#### ABOUT THIS TASK
Below are records; transcribe only the line with "1'b1: out <= B;" and those after it, through the last line, without any change.

#### MATERIAL PROVIDED
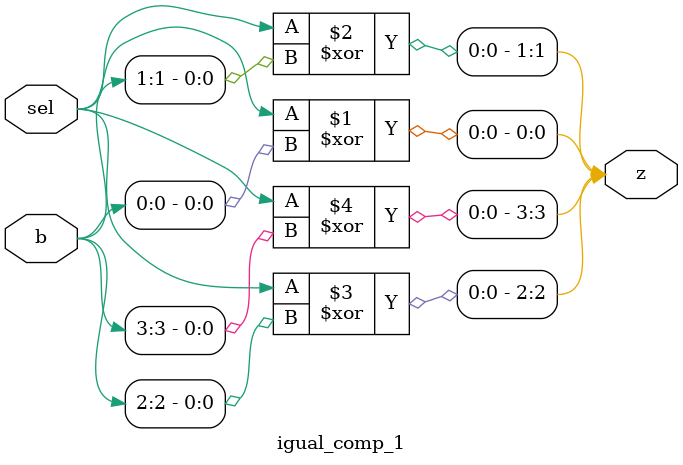
<source format=v>

module igual_comp_1(z,sel,b);
	
	input [3:0] b;
	input sel;
	output [3:0] z;
	
	assign z[0] = sel ^ b[0];
	assign z[1] = sel ^ b[1];
	assign z[2] = sel ^ b[2];
	assign z[3] = sel ^ b[3];

endmodule 
</source>
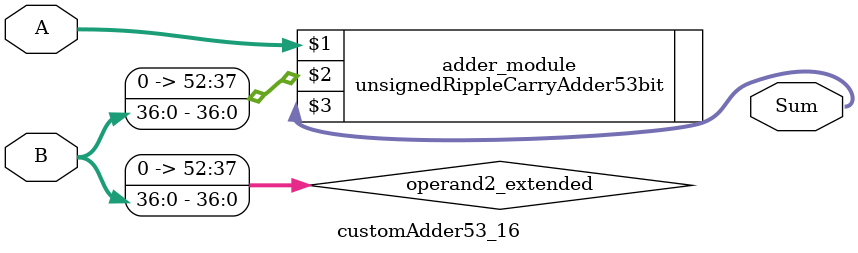
<source format=v>
module customAdder53_16(
                        input [52 : 0] A,
                        input [36 : 0] B,
                        
                        output [53 : 0] Sum
                );

        wire [52 : 0] operand2_extended;
        
        assign operand2_extended =  {16'b0, B};
        
        unsignedRippleCarryAdder53bit adder_module(
            A,
            operand2_extended,
            Sum
        );
        
        endmodule
        
</source>
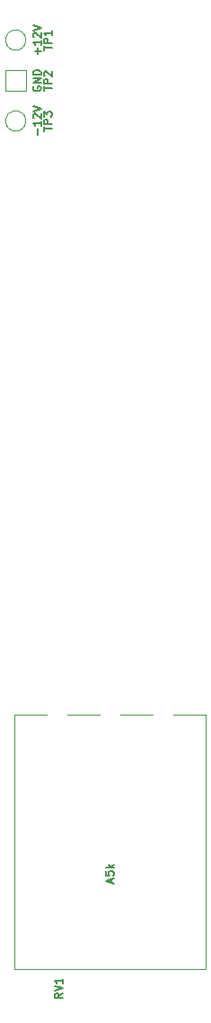
<source format=gto>
G04 #@! TF.GenerationSoftware,KiCad,Pcbnew,6.0.7-f9a2dced07~116~ubuntu22.04.1*
G04 #@! TF.CreationDate,2022-09-02T22:22:42-04:00*
G04 #@! TF.ProjectId,mikrokosmos-ii,6d696b72-6f6b-46f7-936d-6f732d69692e,rev?*
G04 #@! TF.SameCoordinates,Original*
G04 #@! TF.FileFunction,Legend,Top*
G04 #@! TF.FilePolarity,Positive*
%FSLAX46Y46*%
G04 Gerber Fmt 4.6, Leading zero omitted, Abs format (unit mm)*
G04 Created by KiCad (PCBNEW 6.0.7-f9a2dced07~116~ubuntu22.04.1) date 2022-09-02 22:22:42*
%MOMM*%
%LPD*%
G01*
G04 APERTURE LIST*
%ADD10C,0.150000*%
%ADD11C,0.120000*%
G04 APERTURE END LIST*
D10*
G04 #@! TO.C,RV1*
X95513285Y-126274428D02*
X95156142Y-126524428D01*
X95513285Y-126703000D02*
X94763285Y-126703000D01*
X94763285Y-126417285D01*
X94799000Y-126345857D01*
X94834714Y-126310142D01*
X94906142Y-126274428D01*
X95013285Y-126274428D01*
X95084714Y-126310142D01*
X95120428Y-126345857D01*
X95156142Y-126417285D01*
X95156142Y-126703000D01*
X94763285Y-126060142D02*
X95513285Y-125810142D01*
X94763285Y-125560142D01*
X95513285Y-124917285D02*
X95513285Y-125345857D01*
X95513285Y-125131571D02*
X94763285Y-125131571D01*
X94870428Y-125203000D01*
X94941857Y-125274428D01*
X94977571Y-125345857D01*
X100125000Y-115839285D02*
X100125000Y-115482142D01*
X100339285Y-115910714D02*
X99589285Y-115660714D01*
X100339285Y-115410714D01*
X99589285Y-114803571D02*
X99589285Y-115160714D01*
X99946428Y-115196428D01*
X99910714Y-115160714D01*
X99875000Y-115089285D01*
X99875000Y-114910714D01*
X99910714Y-114839285D01*
X99946428Y-114803571D01*
X100017857Y-114767857D01*
X100196428Y-114767857D01*
X100267857Y-114803571D01*
X100303571Y-114839285D01*
X100339285Y-114910714D01*
X100339285Y-115089285D01*
X100303571Y-115160714D01*
X100267857Y-115196428D01*
X100339285Y-114446428D02*
X99589285Y-114446428D01*
X100053571Y-114375000D02*
X100339285Y-114160714D01*
X99839285Y-114160714D02*
X100125000Y-114446428D01*
G04 #@! TO.C,TP2*
X93747285Y-41256428D02*
X93747285Y-40827857D01*
X94497285Y-41042142D02*
X93747285Y-41042142D01*
X94497285Y-40577857D02*
X93747285Y-40577857D01*
X93747285Y-40292142D01*
X93783000Y-40220714D01*
X93818714Y-40185000D01*
X93890142Y-40149285D01*
X93997285Y-40149285D01*
X94068714Y-40185000D01*
X94104428Y-40220714D01*
X94140142Y-40292142D01*
X94140142Y-40577857D01*
X93818714Y-39863571D02*
X93783000Y-39827857D01*
X93747285Y-39756428D01*
X93747285Y-39577857D01*
X93783000Y-39506428D01*
X93818714Y-39470714D01*
X93890142Y-39435000D01*
X93961571Y-39435000D01*
X94068714Y-39470714D01*
X94497285Y-39899285D01*
X94497285Y-39435000D01*
X92767000Y-40881428D02*
X92731285Y-40952857D01*
X92731285Y-41060000D01*
X92767000Y-41167142D01*
X92838428Y-41238571D01*
X92909857Y-41274285D01*
X93052714Y-41310000D01*
X93159857Y-41310000D01*
X93302714Y-41274285D01*
X93374142Y-41238571D01*
X93445571Y-41167142D01*
X93481285Y-41060000D01*
X93481285Y-40988571D01*
X93445571Y-40881428D01*
X93409857Y-40845714D01*
X93159857Y-40845714D01*
X93159857Y-40988571D01*
X93481285Y-40524285D02*
X92731285Y-40524285D01*
X93481285Y-40095714D01*
X92731285Y-40095714D01*
X93481285Y-39738571D02*
X92731285Y-39738571D01*
X92731285Y-39560000D01*
X92767000Y-39452857D01*
X92838428Y-39381428D01*
X92909857Y-39345714D01*
X93052714Y-39310000D01*
X93159857Y-39310000D01*
X93302714Y-39345714D01*
X93374142Y-39381428D01*
X93445571Y-39452857D01*
X93481285Y-39560000D01*
X93481285Y-39738571D01*
G04 #@! TO.C,TP3*
X93747285Y-45066428D02*
X93747285Y-44637857D01*
X94497285Y-44852142D02*
X93747285Y-44852142D01*
X94497285Y-44387857D02*
X93747285Y-44387857D01*
X93747285Y-44102142D01*
X93783000Y-44030714D01*
X93818714Y-43995000D01*
X93890142Y-43959285D01*
X93997285Y-43959285D01*
X94068714Y-43995000D01*
X94104428Y-44030714D01*
X94140142Y-44102142D01*
X94140142Y-44387857D01*
X93747285Y-43709285D02*
X93747285Y-43245000D01*
X94033000Y-43495000D01*
X94033000Y-43387857D01*
X94068714Y-43316428D01*
X94104428Y-43280714D01*
X94175857Y-43245000D01*
X94354428Y-43245000D01*
X94425857Y-43280714D01*
X94461571Y-43316428D01*
X94497285Y-43387857D01*
X94497285Y-43602142D01*
X94461571Y-43673571D01*
X94425857Y-43709285D01*
X93195571Y-45441428D02*
X93195571Y-44870000D01*
X93481285Y-44120000D02*
X93481285Y-44548571D01*
X93481285Y-44334285D02*
X92731285Y-44334285D01*
X92838428Y-44405714D01*
X92909857Y-44477142D01*
X92945571Y-44548571D01*
X92802714Y-43834285D02*
X92767000Y-43798571D01*
X92731285Y-43727142D01*
X92731285Y-43548571D01*
X92767000Y-43477142D01*
X92802714Y-43441428D01*
X92874142Y-43405714D01*
X92945571Y-43405714D01*
X93052714Y-43441428D01*
X93481285Y-43870000D01*
X93481285Y-43405714D01*
X92731285Y-43191428D02*
X93481285Y-42941428D01*
X92731285Y-42691428D01*
G04 #@! TO.C,TP1*
X93747285Y-37446428D02*
X93747285Y-37017857D01*
X94497285Y-37232142D02*
X93747285Y-37232142D01*
X94497285Y-36767857D02*
X93747285Y-36767857D01*
X93747285Y-36482142D01*
X93783000Y-36410714D01*
X93818714Y-36375000D01*
X93890142Y-36339285D01*
X93997285Y-36339285D01*
X94068714Y-36375000D01*
X94104428Y-36410714D01*
X94140142Y-36482142D01*
X94140142Y-36767857D01*
X94497285Y-35625000D02*
X94497285Y-36053571D01*
X94497285Y-35839285D02*
X93747285Y-35839285D01*
X93854428Y-35910714D01*
X93925857Y-35982142D01*
X93961571Y-36053571D01*
X93195571Y-37821428D02*
X93195571Y-37250000D01*
X93481285Y-37535714D02*
X92909857Y-37535714D01*
X93481285Y-36500000D02*
X93481285Y-36928571D01*
X93481285Y-36714285D02*
X92731285Y-36714285D01*
X92838428Y-36785714D01*
X92909857Y-36857142D01*
X92945571Y-36928571D01*
X92802714Y-36214285D02*
X92767000Y-36178571D01*
X92731285Y-36107142D01*
X92731285Y-35928571D01*
X92767000Y-35857142D01*
X92802714Y-35821428D01*
X92874142Y-35785714D01*
X92945571Y-35785714D01*
X93052714Y-35821428D01*
X93481285Y-36250000D01*
X93481285Y-35785714D01*
X92731285Y-35571428D02*
X93481285Y-35321428D01*
X92731285Y-35071428D01*
D11*
G04 #@! TO.C,RV1*
X109000000Y-124000000D02*
X91000000Y-124000000D01*
X96000000Y-100000000D02*
X99000000Y-100000000D01*
X106000000Y-100000000D02*
X109000000Y-100000000D01*
X109000000Y-100000000D02*
X109000000Y-124000000D01*
X91000000Y-124000000D02*
X91000000Y-100000000D01*
X101000000Y-100000000D02*
X104000000Y-100000000D01*
X91000000Y-100000000D02*
X94000000Y-100000000D01*
G04 #@! TO.C,TP2*
X92060000Y-39360000D02*
X92060000Y-41260000D01*
X90160000Y-41260000D02*
X90160000Y-39360000D01*
X92060000Y-41260000D02*
X90160000Y-41260000D01*
X90160000Y-39360000D02*
X92060000Y-39360000D01*
G04 #@! TO.C,TP3*
X92060000Y-44120000D02*
G75*
G03*
X92060000Y-44120000I-950000J0D01*
G01*
G04 #@! TO.C,TP1*
X92060000Y-36500000D02*
G75*
G03*
X92060000Y-36500000I-950000J0D01*
G01*
G04 #@! TD*
M02*

</source>
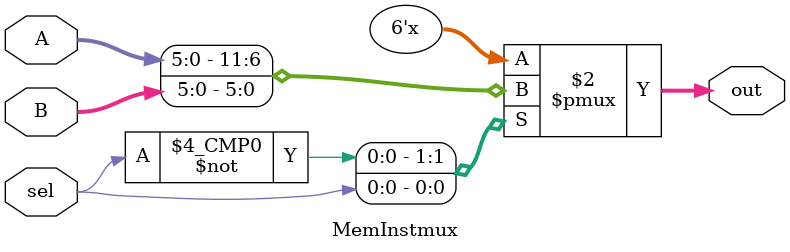
<source format=v>
module MemInstmux (A, B, sel, out);
	input [5:0] A, B;
	input sel;
	output reg [5:0] out;
	
	always @ (*)
	
	case (sel)
		1'b0: out <= A;
		1'b1: out <= B;
		default: out <= 2'bxx;
	endcase

endmodule

</source>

#### ANSWER TO THIS TASK
		1'b1: out <= B;
		default: out <= 2'bxx;
	endcase

endmodule

</source>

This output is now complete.